The last recorded sighting of the southern brown bandicoot in the Booderee area prior to their reintroduction was 1919.

In 2016 six females and five males were introduced to Booderee National Park and another 12 have just been translocated from NSW state forests near Eden to the park. Next year even more bandicoots will be relocated to Booderee from state forests.

Forestry Corporation of NSW Senior Field Ecologist Rohan Bilney was thrilled to hear about the newborn bandicoot in the park.

“We’ve been partnering with Parks Australia and the Australian National University for years to reintroduce southern brown bandicoots to Booderee National Park,” Dr Bilney said.

“That we’ve got good numbers of bandicoots to transfer is due to an effective fox control program that began in state forests near Eden nine years ago. Since regular baiting in Nadgee, East Boyd, Yambulla, Timbillica and Bruces Creek State Forests we’ve seen remarkable changes in the populations of many native marsupials.

“We regularly survey 100,000 hectares using 110 remote camera sites to monitor the size and health of wildlife populations.

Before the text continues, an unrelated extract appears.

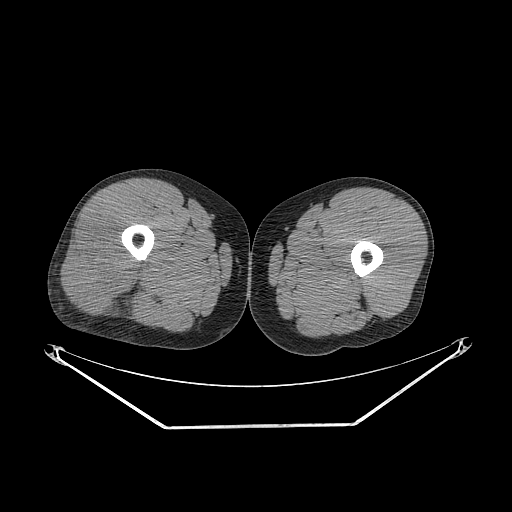
CT of an extremity soft-tissue mass (from a PET/CT study), one axial slice; position 248 of 267 along the scan axis; 140 kVp; soft-tissue window (W 400 / L 40 HU); 3.75 mm slice thickness; 512 × 512 image matrix, field of view 500 × 500 mm. Male patient. Case-level facts recorded for this patient, not image findings: histological type: poorly differentiated synovial sarcoma; grade: high; site of the primary tumour: right buttock.
Structures marked on this image (expert contour drawn on MRI and transferred to this co-registered scan by the dataset authors):
- gross tumour volume including surrounding oedema: box from (x=60, y=221) to (x=140, y=314) px
- gross tumour volume (mass): (x=60, y=221)–(x=138, y=314)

“The State forests around Eden are working forests and Forestry Corporation carefully balances timber production, biodiversity, community recreation and a range of other values in these forests. The fact that these species are continuing to thrive shows that these production forests are in great health and native wildlife is thriving.”

The capture and relocation of the bandicoots is a collaborative project between Parks Australia, Forestry Corporation of NSW, the Australian National University, the Threatened Species Recovery Hub (part of the National Environmental Science Programme) and the Taronga Conservation Society.